Retirement Investments: What Are Annuities?
Annuities can provide a steady stream of income throughout retirement, alleviating the stress that you might outlive your funds. But, what exactly are annuities? Simply put, they are contracts between you and a financial institution (usually an insurance company). You, as the annuitant, pay either a lump sum or monthly premiums, and in turn, the company promises to provide you with a future stream of income.
Annuity Phases
Annuities have two phases: accumulation and annuitization. The accumulation phase is the period during which money is put into the annuity. The annuitization phase is when payouts begin.
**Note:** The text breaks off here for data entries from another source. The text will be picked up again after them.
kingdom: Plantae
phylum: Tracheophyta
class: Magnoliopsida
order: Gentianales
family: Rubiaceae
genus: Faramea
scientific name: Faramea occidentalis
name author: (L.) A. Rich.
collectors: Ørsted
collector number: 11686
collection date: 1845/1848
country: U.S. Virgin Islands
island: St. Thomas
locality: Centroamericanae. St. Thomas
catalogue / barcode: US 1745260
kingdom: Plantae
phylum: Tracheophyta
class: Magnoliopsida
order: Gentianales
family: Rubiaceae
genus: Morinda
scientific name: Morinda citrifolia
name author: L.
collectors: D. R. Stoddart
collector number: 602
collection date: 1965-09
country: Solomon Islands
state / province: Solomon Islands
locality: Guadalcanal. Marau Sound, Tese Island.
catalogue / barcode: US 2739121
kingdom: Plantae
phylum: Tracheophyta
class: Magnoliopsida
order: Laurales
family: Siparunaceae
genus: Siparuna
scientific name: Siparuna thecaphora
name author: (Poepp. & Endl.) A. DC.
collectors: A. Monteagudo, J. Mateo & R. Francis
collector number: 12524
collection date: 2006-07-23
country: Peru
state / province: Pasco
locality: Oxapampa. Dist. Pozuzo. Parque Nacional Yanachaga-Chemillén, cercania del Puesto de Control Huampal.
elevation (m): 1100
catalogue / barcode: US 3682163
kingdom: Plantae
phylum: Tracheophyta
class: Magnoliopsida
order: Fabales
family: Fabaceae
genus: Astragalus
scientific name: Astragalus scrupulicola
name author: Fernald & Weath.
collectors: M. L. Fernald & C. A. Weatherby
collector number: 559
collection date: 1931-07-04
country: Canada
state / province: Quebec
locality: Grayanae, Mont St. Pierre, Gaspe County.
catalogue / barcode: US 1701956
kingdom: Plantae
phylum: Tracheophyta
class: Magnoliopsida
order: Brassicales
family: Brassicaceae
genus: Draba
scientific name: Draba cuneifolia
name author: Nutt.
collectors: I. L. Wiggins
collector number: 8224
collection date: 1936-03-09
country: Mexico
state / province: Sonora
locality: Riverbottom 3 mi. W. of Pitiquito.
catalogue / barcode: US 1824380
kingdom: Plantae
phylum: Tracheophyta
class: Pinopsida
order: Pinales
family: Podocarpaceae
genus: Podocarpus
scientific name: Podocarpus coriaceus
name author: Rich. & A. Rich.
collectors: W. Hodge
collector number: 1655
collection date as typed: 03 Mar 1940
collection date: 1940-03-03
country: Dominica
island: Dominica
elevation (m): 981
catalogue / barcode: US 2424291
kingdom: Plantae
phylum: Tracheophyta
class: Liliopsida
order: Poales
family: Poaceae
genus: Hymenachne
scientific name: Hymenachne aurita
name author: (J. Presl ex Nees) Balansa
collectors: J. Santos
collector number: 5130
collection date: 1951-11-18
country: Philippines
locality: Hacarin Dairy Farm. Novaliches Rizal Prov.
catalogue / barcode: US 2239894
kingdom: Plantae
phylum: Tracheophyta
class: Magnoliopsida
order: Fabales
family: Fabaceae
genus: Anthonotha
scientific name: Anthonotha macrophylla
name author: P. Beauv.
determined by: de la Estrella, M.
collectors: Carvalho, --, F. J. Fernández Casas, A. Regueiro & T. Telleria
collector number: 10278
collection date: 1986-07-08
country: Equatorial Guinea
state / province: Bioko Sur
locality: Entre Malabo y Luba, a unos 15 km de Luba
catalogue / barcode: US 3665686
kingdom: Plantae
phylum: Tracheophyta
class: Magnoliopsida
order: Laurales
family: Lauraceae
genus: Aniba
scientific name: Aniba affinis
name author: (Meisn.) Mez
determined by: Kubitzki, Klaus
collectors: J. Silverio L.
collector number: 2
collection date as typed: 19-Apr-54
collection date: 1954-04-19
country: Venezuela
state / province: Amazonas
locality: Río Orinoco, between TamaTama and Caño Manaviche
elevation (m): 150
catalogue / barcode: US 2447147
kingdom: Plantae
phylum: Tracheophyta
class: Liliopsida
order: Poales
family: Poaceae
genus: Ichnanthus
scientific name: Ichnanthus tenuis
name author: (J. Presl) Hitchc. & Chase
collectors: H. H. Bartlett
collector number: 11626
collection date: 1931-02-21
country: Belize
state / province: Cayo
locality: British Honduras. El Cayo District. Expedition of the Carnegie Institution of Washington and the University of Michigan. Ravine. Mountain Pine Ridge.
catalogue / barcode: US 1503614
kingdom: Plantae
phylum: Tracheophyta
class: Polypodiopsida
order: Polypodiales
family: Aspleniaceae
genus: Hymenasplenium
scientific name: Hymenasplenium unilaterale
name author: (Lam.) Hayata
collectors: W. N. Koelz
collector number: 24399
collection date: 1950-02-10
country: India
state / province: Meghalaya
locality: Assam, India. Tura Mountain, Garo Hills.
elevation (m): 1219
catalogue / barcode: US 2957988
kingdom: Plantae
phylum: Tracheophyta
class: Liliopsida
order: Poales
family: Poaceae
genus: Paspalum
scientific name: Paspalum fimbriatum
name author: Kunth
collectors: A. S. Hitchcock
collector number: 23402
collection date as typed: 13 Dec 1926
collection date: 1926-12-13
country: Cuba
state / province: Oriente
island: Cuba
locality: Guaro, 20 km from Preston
Most Common Types of Annuities
There are several different types of annuities to choose from. Let’s talk about a few of the most common.
Immediate
An immediate annuity is funded by one lump sum of money. Payouts can begin as early as one month after purchase. An immediate annuity is used as a fixed, reliable income source as a supplement to other retirement income.
Deferred
Deferred annuities, in contrast to immediate, are paid out in the future. A lump sum or monthly premiums are paid to the insurance company during the accumulation phase. During accumulation, money grows on a tax-deferred basis. Annuitants only pay tax when withdrawals are made.
Fixed vs Variable Annuities
Fixed
A fixed annuity promises to pay a specific and guaranteed interest rate on account contributions. Fixed annuities are generally considered predictable and safe for retirement.
Variable
A variable annuity’s interest can fluctuate based on the performance of an investment portfolio. There is usually more risk involved as well as higher fees.